Die IHK ist heute nicht mehr nur eine „Behörde“, sondern Partner und Dienstleister für rund 75 000 Unternehmen aus Industrie, Handel und Dienstleistungsgewerbe in Mainfranken. „Wir haben die IHK im Weiterbildungsbereich als allererste Adresse in Mainfranken positioniert und in den letzten 15 Jahren umfangreichen Immobilienbesitz geschaffen, der für die Zukunft der IHK unverzichtbar ist. Wir haben die Internationalisierung der mainfränkischen Wirtschaft deutlich vorwärts gebracht und wir können schließlich stolz darauf sein, ein wichtiger Partner für Hochschulen und außeruniversitäre Forschungseinrichtungen zu sein und damit ein Treiber der Zusammenarbeit zwischen Wirtschaft und Wissenschaft in unserer Region.“ Das Ergebnis: Neun von zehn Unternehmen sagen, dass es ihnen aktuell „nicht schlecht“ geht – für Franken ist das ja schon fast der Superlativ der guten Laune. Die Unternehmen der Region haben volle Auftragsbücher und stoßen auch im Ausland auf eine steigende Nachfrage. „Ob Maschinenbau, Automotive, Gesundheitswirtschaft, Modebranche oder High-Tech-Unternehmen aus anderen Wirtschaftszweigen: Sie alle geben Mainfranken das unverwechselbare wirtschaftliche Gepräge, das wir weiter fördern müssen.“ Anstehende Probleme, die es zu lösen gilt, sind der Fachkräftemangel sowie die Herausforderungen der Digitalisierung. Zudem wurden in einem Strategiepapier namens „Mainfranken 2025“ Ziele festgelegt, welche in den kommenden Jahren die Arbeit der IHK bestimmen werden. „Es bleibt also auch weiterhin viel zu tun.“

Leidenschaft für Klöße

Wenn am Ende des Tages alles getan ist, sucht Herr Jahn Erholung beim Sport, am liebsten auf dem Fußballplatz. „Gerne treffe ich mich aber auch einfach nur mit guten Freunden bei einem Bier oder einem Schoppen Wein.“ Fahrradausflüge am Main unternimmt er ebenso wie Spaziergänge durch die Weinberge im Landkreis Kitzingen oder Wanderungen in der Rhön. „Mainfranken ist ein liebens- und lebenswerter Landstrich. Es lässt sich hier gut arbeiten, aber noch viel besser leben und genießen.“ Ein wichtiger Aspekt, gerade für einen Genussmenschen wie Ralf Jahn, der die fränkische Küche schätzt. „Ich bin ein Fan von Hausmannskost, beim Stadtbummel komme ich nie an einer Bratwurst vorbei.“ Noch lieber kocht er aber selbst.

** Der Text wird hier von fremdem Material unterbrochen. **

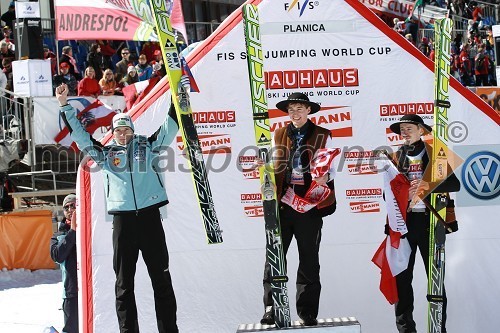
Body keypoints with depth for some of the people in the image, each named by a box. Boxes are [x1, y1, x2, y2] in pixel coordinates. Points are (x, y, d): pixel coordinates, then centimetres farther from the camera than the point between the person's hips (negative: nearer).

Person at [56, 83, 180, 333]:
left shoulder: (147, 146, 12)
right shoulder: (105, 153, 13)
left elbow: (170, 127, 13)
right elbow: (79, 134, 16)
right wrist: (65, 106, 13)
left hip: (149, 216, -1)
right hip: (122, 219, 1)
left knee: (161, 278, 0)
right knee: (124, 281, 3)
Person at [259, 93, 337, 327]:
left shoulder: (322, 137, 5)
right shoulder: (278, 136, 12)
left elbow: (330, 168, 4)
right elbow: (273, 165, 17)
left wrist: (325, 177, -17)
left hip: (310, 204, -2)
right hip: (282, 203, 2)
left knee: (309, 260, 5)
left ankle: (308, 312, 11)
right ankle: (271, 307, 4)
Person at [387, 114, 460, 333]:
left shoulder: (434, 155, 3)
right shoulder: (397, 158, 11)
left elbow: (454, 184, -7)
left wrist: (427, 186, -21)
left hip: (429, 221, -2)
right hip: (404, 222, 3)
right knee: (402, 276, 3)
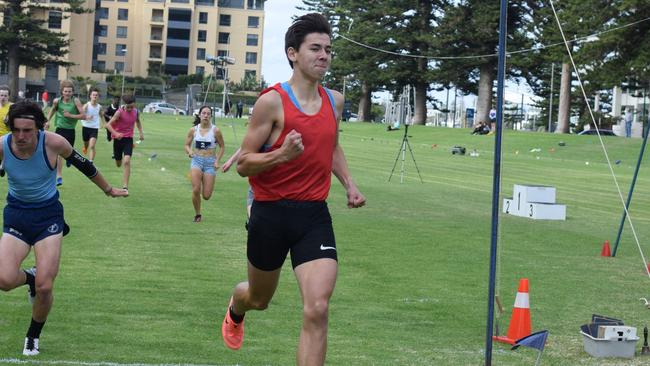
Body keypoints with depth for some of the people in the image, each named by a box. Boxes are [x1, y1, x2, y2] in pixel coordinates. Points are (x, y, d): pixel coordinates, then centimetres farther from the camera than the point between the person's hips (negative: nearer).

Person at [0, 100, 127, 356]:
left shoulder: (54, 143, -18)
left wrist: (108, 189, 14)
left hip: (48, 214, -1)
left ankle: (33, 335, 19)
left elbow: (82, 164, 1)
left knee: (44, 287, -11)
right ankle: (30, 278, 19)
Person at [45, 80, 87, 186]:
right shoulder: (57, 101, -4)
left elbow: (83, 116, -13)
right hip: (60, 129, 0)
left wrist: (71, 115, -20)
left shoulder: (75, 101, -11)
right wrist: (48, 121, 12)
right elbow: (53, 110, 19)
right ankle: (59, 176, -8)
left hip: (70, 131, 0)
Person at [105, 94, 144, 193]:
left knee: (127, 161, -20)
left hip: (128, 139, 1)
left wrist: (141, 132, 11)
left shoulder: (136, 112, -3)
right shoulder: (120, 112, -16)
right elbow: (108, 125, -21)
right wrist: (115, 133, -36)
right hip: (118, 139, -1)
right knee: (118, 164, 14)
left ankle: (125, 186, -20)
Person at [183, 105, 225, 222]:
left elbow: (222, 147, 5)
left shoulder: (215, 131, -5)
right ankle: (197, 215, 6)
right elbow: (187, 145, 11)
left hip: (210, 162, -1)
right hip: (197, 160, 1)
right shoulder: (193, 130, 1)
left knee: (206, 196, -4)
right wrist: (189, 152, -11)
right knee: (196, 190, -17)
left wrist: (217, 161, -5)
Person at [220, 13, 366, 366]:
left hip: (315, 215, 3)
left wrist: (349, 184, 12)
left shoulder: (334, 101, 7)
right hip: (271, 213, -3)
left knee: (317, 310, -14)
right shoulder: (272, 101, -12)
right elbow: (243, 164, -11)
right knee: (259, 299, 21)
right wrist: (282, 154, -27)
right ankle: (235, 310, 59)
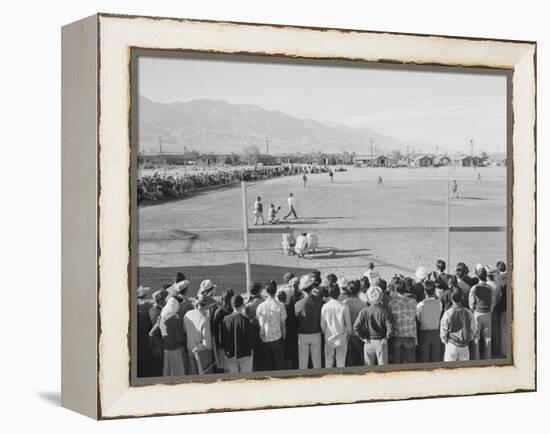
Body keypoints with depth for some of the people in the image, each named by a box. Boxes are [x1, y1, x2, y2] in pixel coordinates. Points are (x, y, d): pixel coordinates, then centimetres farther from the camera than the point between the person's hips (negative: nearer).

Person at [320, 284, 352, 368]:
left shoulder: (325, 307, -10)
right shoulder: (344, 307, -14)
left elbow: (322, 324, -1)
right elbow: (348, 324, -5)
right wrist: (348, 333, 14)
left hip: (329, 339, 1)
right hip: (341, 339, -1)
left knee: (328, 362, 12)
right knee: (341, 362, 7)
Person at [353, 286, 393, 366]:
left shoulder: (364, 311, -5)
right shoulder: (384, 311, -9)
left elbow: (356, 326, -10)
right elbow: (390, 327, -15)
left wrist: (362, 338, 0)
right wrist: (387, 337, -2)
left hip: (368, 342, 1)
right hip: (381, 342, -1)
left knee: (368, 368, 9)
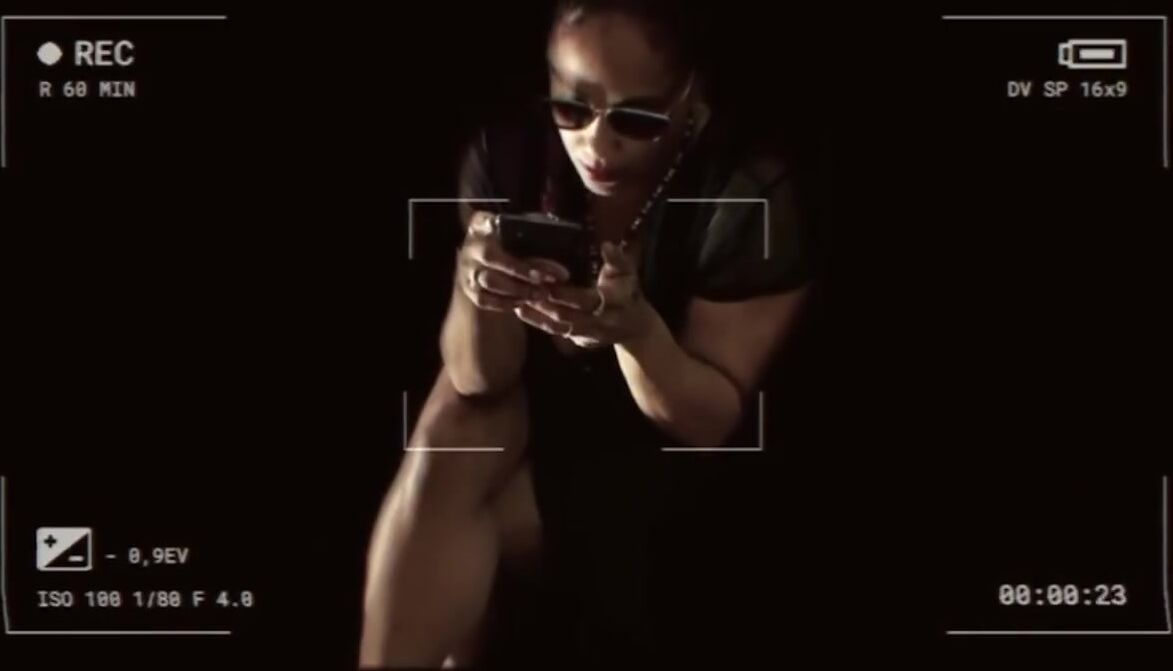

Eine seiner Spezialitäten ist Sauerbraten. „Den liebt vor allem meine Tochter.“ Serviert wird er mit selbst gerollten Klößen, die allesamt ein Gewicht von exakt 160 Gramm aufweisen. Darauf achtet er ganz genau, denn schließlich wurde er beim Team-Wettbewerb „Goldener Kloß“ im grammgenauen Klößerollen 2009 erster unterfränkischer Sieger. Man kann es nur vermuten, aber auch als Koch hätte es der gebürtige Nordhesse, der den Kochlöffel in der Küche ebenso präzise zu führen weiß wie seinen Füllfederhalter im Büro, wohl weit bringen können.